The minister has called the injunction an “assault on freedom of speech” and announced that he will appeal.

The court order – issued yesterday and shared by Holland’s lawyer – bars Ziobro from making public statements, including social media posts, in which Holland and her work are “referenced, juxtaposed or compared…[with] criminal authoritarian regimes from history or the present day (e.g. the Third Reich, Soviet Union, Stalinism, Putinism)”.

The ban was imposed for the duration of a defamation case Holland has brought against the minister for likening her to a Nazi propagandist due to her new film, which depicts mistreatment of asylum seekers at Poland’s border with Belarus.

“In the Third Reich, the Germans produced propaganda films showing Poles as bandits and murderers. Today, they have Agnieszka Holland for that,” wrote Ziobro, before the film had been released. He has since made further comments likening the director’s work to Nazi and communist propaganda.

After Holland announced that she would sue Ziobro unless he retracted his remarks, the minister refused to back down, saying that God’s judgement of his actions was more important than that of any court. Holland’s lawyers are now seeking a court order for Ziobro to apologise and pay 50,000 zloty to charity.

Today, following the publication of the injunction by Holland’s lawyer, the minister called it an “assault on freedom of expression”, announcing that he would appeal.

“According to the court, Agnieszka Holland can compare Polish soldiers and the border guard officers to bandits, sadists and German Nazis,” he said, quoted by broadcaster TVN24. “On the other hand, I cannot respond to her words by standing up for the Polish soldiers and border guard officers who are so horribly challenged and insulted by her.”

Other figures from across Poland’s government have also condemned Green Border as “anti-Polish” and defamatory. The interior ministry last week announced that it would broadcast a special clip in some cinemas before screenings of the film to inform viewers of the “many untruths and distortions” it contains.

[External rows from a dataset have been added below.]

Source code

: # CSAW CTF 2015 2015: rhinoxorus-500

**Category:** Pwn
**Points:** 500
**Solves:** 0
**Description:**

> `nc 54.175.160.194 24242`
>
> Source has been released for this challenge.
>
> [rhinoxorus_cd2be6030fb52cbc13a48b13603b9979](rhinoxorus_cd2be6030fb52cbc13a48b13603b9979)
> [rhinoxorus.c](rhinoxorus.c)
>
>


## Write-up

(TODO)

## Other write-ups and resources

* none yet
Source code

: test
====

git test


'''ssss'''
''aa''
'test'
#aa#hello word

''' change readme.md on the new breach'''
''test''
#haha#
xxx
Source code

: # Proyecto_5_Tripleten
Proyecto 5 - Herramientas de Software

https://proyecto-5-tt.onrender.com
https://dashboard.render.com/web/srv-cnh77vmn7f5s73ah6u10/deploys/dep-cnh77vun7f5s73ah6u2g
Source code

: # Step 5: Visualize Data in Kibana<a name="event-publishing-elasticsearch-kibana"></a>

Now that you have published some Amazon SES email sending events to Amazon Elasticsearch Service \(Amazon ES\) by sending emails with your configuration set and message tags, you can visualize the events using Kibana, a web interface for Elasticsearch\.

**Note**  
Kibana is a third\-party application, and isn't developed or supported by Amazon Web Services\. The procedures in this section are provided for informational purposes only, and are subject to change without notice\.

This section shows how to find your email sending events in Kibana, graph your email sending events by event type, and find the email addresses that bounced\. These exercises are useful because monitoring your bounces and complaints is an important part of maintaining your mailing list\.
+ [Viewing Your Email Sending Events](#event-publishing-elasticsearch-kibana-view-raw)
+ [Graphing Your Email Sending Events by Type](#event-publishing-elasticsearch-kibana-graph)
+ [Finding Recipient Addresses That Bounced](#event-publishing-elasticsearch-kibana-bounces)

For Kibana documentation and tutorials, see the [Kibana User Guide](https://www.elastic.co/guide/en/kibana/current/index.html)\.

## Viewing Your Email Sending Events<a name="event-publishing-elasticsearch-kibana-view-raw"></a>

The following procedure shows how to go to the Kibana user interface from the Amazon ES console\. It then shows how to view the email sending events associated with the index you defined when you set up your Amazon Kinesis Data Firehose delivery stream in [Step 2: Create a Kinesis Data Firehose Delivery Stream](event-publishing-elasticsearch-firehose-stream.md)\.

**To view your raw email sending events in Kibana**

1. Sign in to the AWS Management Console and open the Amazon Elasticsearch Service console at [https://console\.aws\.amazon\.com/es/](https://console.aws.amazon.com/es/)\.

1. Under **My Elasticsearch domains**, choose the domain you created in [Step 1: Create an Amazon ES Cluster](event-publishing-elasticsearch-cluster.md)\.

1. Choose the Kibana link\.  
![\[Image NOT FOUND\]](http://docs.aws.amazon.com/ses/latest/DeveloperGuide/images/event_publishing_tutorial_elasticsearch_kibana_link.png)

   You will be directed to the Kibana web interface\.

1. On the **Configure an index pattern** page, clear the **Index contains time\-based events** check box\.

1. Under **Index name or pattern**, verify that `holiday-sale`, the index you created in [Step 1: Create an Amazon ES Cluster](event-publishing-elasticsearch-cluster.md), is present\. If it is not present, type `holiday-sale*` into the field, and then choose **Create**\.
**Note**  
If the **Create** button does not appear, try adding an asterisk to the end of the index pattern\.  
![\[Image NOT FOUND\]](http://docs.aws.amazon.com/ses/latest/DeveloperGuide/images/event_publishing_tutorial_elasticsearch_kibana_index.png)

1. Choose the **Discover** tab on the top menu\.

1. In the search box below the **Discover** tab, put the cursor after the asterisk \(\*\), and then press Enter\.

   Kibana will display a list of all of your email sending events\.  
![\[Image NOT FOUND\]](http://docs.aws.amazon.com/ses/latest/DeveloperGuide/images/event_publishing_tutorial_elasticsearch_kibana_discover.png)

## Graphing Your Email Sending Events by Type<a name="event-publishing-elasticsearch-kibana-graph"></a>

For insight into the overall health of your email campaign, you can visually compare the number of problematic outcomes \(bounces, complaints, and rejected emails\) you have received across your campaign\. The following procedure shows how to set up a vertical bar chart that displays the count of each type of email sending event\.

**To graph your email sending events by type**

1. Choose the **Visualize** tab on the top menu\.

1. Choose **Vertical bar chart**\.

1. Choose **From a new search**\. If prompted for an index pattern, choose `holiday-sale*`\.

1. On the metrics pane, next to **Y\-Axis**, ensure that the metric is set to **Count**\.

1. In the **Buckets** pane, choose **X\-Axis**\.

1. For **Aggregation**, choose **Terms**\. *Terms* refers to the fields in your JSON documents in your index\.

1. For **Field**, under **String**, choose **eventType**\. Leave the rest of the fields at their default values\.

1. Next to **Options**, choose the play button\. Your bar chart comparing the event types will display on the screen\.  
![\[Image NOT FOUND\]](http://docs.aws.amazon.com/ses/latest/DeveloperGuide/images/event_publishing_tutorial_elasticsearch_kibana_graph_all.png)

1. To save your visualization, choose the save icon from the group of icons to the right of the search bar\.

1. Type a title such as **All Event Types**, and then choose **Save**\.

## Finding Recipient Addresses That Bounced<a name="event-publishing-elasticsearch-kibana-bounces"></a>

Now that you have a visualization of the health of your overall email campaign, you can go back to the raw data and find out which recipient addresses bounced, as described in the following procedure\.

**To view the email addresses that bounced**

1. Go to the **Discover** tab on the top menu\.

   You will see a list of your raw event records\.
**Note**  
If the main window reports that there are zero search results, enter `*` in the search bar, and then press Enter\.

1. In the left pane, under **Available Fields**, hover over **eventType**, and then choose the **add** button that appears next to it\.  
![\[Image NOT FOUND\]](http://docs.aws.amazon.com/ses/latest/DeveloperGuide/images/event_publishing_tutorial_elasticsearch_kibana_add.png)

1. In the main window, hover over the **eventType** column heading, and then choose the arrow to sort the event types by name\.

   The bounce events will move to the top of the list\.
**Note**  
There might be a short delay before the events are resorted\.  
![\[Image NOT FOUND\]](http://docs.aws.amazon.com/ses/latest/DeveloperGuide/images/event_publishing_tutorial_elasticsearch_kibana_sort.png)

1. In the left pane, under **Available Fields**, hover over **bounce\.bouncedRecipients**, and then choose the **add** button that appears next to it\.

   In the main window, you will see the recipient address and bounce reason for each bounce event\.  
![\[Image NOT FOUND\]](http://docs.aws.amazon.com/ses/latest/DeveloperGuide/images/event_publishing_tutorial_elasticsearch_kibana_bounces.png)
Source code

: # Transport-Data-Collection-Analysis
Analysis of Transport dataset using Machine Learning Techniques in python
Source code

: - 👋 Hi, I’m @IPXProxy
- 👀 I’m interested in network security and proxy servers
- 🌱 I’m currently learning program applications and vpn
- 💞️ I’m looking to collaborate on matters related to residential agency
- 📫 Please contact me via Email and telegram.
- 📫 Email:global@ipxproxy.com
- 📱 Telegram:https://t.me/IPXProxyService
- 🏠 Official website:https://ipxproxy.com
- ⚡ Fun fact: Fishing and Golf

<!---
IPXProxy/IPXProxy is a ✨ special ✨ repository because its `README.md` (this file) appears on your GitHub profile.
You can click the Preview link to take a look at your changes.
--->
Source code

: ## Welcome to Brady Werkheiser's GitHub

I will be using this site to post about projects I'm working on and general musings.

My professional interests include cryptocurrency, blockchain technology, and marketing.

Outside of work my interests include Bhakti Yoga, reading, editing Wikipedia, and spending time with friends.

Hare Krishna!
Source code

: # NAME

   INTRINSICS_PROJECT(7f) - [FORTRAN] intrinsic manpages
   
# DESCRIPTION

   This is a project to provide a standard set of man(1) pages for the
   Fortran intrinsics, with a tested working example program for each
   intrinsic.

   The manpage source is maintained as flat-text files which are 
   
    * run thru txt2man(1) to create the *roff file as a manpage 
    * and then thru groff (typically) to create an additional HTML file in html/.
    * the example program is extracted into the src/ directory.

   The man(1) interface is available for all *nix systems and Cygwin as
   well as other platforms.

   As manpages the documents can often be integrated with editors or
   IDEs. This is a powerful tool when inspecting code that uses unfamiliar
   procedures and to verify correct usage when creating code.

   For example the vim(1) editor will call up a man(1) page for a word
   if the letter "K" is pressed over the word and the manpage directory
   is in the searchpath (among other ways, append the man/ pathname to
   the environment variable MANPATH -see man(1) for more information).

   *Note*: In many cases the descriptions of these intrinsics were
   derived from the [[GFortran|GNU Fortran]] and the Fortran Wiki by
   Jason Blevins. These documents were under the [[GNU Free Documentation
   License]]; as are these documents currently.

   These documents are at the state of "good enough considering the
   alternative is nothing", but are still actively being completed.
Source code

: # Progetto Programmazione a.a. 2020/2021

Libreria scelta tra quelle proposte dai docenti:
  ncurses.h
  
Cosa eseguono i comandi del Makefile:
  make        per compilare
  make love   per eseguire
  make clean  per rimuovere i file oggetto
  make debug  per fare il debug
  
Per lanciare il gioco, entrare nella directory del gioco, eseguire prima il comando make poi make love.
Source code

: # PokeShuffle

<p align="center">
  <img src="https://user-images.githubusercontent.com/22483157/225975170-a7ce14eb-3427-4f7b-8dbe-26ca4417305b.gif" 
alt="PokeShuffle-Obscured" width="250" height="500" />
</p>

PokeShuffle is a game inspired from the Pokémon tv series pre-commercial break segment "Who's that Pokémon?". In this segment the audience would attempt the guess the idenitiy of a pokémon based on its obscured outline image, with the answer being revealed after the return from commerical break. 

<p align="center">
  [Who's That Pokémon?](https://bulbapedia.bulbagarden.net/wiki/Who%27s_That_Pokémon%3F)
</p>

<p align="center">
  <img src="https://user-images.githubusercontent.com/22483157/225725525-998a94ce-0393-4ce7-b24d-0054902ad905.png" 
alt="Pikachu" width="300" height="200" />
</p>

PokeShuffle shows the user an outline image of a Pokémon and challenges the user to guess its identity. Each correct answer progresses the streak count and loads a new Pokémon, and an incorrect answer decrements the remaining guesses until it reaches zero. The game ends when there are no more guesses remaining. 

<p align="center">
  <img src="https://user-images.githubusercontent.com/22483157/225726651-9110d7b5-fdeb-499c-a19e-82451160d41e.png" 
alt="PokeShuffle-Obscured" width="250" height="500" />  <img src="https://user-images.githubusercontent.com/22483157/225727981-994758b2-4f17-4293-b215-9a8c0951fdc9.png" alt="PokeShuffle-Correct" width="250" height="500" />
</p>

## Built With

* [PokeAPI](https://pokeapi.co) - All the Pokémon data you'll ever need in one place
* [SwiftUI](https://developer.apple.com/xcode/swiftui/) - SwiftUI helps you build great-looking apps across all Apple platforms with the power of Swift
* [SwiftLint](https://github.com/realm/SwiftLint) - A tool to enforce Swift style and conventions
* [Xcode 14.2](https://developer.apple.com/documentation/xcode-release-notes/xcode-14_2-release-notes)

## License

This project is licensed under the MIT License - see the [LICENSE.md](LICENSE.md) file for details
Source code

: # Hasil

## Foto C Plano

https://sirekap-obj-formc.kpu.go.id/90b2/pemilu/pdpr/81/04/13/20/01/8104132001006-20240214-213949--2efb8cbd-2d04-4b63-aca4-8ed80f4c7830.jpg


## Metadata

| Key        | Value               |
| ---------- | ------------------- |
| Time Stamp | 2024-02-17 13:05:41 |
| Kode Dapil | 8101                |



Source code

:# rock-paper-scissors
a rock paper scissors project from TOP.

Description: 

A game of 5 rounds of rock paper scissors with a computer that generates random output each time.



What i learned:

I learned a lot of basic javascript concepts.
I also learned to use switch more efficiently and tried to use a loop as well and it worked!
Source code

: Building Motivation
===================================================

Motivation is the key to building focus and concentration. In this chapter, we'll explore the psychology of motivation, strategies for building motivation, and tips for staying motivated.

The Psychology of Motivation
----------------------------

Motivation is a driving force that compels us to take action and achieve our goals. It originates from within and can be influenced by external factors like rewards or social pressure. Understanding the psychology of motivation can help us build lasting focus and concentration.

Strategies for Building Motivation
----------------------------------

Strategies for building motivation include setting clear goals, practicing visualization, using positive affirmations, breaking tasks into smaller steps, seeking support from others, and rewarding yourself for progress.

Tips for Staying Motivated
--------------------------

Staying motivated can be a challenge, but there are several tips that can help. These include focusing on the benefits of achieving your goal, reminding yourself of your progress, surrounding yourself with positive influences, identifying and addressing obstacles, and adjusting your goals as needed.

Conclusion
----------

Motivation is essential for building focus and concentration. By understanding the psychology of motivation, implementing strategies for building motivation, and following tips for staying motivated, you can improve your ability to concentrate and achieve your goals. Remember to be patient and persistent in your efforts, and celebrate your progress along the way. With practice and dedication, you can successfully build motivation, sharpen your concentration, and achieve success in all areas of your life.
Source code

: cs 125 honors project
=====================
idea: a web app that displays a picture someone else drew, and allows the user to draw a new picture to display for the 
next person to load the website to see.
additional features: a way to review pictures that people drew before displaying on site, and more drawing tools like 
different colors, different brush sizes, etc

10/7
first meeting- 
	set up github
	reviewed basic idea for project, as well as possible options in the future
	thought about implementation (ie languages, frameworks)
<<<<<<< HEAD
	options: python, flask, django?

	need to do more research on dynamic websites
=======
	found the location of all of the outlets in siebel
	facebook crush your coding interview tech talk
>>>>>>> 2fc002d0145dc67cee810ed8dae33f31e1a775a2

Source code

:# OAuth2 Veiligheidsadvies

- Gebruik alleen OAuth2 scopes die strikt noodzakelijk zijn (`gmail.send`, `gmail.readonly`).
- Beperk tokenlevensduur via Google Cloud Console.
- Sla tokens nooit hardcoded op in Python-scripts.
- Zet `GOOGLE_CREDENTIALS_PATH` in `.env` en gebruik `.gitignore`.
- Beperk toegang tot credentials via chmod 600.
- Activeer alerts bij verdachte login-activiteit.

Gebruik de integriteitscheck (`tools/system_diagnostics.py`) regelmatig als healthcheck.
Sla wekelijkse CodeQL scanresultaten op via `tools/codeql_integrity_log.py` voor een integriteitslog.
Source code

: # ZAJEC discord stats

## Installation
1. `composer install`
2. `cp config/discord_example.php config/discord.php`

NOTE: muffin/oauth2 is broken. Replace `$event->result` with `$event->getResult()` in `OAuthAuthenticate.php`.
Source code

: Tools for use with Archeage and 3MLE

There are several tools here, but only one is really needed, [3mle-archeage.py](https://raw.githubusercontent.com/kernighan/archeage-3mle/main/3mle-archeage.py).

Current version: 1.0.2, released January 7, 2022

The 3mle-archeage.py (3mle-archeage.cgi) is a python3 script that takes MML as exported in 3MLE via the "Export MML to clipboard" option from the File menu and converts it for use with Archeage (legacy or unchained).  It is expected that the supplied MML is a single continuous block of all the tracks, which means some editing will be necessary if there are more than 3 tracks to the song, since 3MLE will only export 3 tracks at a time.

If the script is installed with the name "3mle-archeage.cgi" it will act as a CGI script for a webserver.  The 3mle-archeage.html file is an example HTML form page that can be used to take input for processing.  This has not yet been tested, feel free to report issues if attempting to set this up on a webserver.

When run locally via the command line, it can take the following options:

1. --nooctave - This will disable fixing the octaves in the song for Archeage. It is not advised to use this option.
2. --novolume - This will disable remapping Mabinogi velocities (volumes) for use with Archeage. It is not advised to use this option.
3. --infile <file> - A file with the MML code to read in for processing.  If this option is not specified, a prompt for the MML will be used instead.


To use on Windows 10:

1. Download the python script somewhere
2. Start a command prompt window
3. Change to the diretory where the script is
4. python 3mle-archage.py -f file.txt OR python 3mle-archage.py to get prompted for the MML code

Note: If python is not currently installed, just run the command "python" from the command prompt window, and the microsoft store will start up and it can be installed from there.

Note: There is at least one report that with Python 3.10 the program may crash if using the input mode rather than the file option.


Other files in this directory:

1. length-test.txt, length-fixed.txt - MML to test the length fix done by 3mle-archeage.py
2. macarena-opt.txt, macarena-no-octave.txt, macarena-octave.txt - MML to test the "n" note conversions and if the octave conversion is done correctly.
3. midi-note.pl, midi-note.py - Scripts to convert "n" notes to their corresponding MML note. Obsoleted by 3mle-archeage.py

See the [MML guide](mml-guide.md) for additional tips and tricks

However, the film has won praise from critics, in both Poland and abroad, and received the special jury prize at the Venice Film Festival earlier this month, where its screening was followed by a 15-minute standing ovation.

Some had tipped the film to be this year’s entry from Poland for best international feature film at the Oscars. But this week the judging committee instead chose The Peasants (Chłopi), which received four votes while Green Border got two.

Afterwards, Holland told the Hollywood Reporter that members of the committee had told her they thought Green Border was a better choice but they feared the government would “punish them if they picked it, by restricting grants or funding for their movies”.

The head of the committee,  Ewa Puszczyńska – the producer of Oscar-winning films Ida and Cold War – insisted, however, that the committee was “independent [and] everyone voted according to their consciences”.